O’Neil sits cross-legged beneath a mango tree far from the encampment, about a hundred unglazed balls sitting empty near his knees. He looks up to see Hanuman walking cautiously toward him. O’Neil laughs. If he’s crazy enough to come there, he’s welcome.
“How is it going?” Hanuman asks, taking a place across from O’Neil.
“Sure, good,” O’Neil answers.
Hanuman watches fascinated as O’Neil scoops powder mixture into a clay ball, cuts a length of fuse, and packs the ball with a wad of cotton. As he starts to melt wax on the opening, using a butter lamp, O’Neil shakes his head and chuckles. “We maybe die together, Hanuman.” Hanuman tries to laugh. When the
granada
is complete, O’Neil tosses it casually to Hanuman, who catches it in his lap, eyes full of terror.
“Not banging, Hanuman,” O’Neil tells him. “Must make fire for banging, or strong hit.”
“How long until you are done, Onil?”
“Maybe sundown,” O’Neil answers.
“Need any help?”
“I think men maybe very scared of
granadas,
Hanuman. Maybe too scared for helping?”
“Maybe,” Hanuman laughs nervously.
“Bijapuris come soon, Hanuman?” O’Neil asks, as he starts another.
“Maybe.”
“Can make many
granadas,
Hanuman. Who will throw?”
Hanuman shakes his head. “You can teach us how to throw,
farang
?”
“Sure,” O’Neil answers. “Some men maybe die. You understand?”
Hanuman nods, his face tight, and it seems to O’Neil that he’s working up the nerve to ask a hard question. At last Hanuman proves him right. “You have a wife, Onil?”
“Wife dead. Why? Maybe you have a sister?”

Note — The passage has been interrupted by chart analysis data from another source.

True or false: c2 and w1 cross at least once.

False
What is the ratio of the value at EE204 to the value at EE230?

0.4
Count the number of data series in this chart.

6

Hanuman looks shocked. O’Neil tries to restrain his amusement. From what he knows of these people, he can imagine how shocking the idea of O’Neil and Hanuman’s sister must be.

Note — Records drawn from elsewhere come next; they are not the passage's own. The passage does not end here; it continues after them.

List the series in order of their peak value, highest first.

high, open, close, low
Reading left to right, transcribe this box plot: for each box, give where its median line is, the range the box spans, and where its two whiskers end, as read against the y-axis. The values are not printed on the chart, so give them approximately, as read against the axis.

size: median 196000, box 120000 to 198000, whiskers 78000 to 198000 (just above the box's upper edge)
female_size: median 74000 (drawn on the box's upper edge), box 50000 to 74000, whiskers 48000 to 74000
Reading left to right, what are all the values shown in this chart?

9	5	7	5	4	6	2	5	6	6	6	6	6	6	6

“No sister, no sister!” Hanuman says, laughing as he realizes that O’Neil is teasing him. Hanuman looks O’Neil over, as though considering how much to reveal. He’s going to tell me a secret, O’Neil realizes. I’m a damned
farang,
and it makes no difference what you tell a damned
farang
. I’m lower than a barber, and men will tell their barbers anything.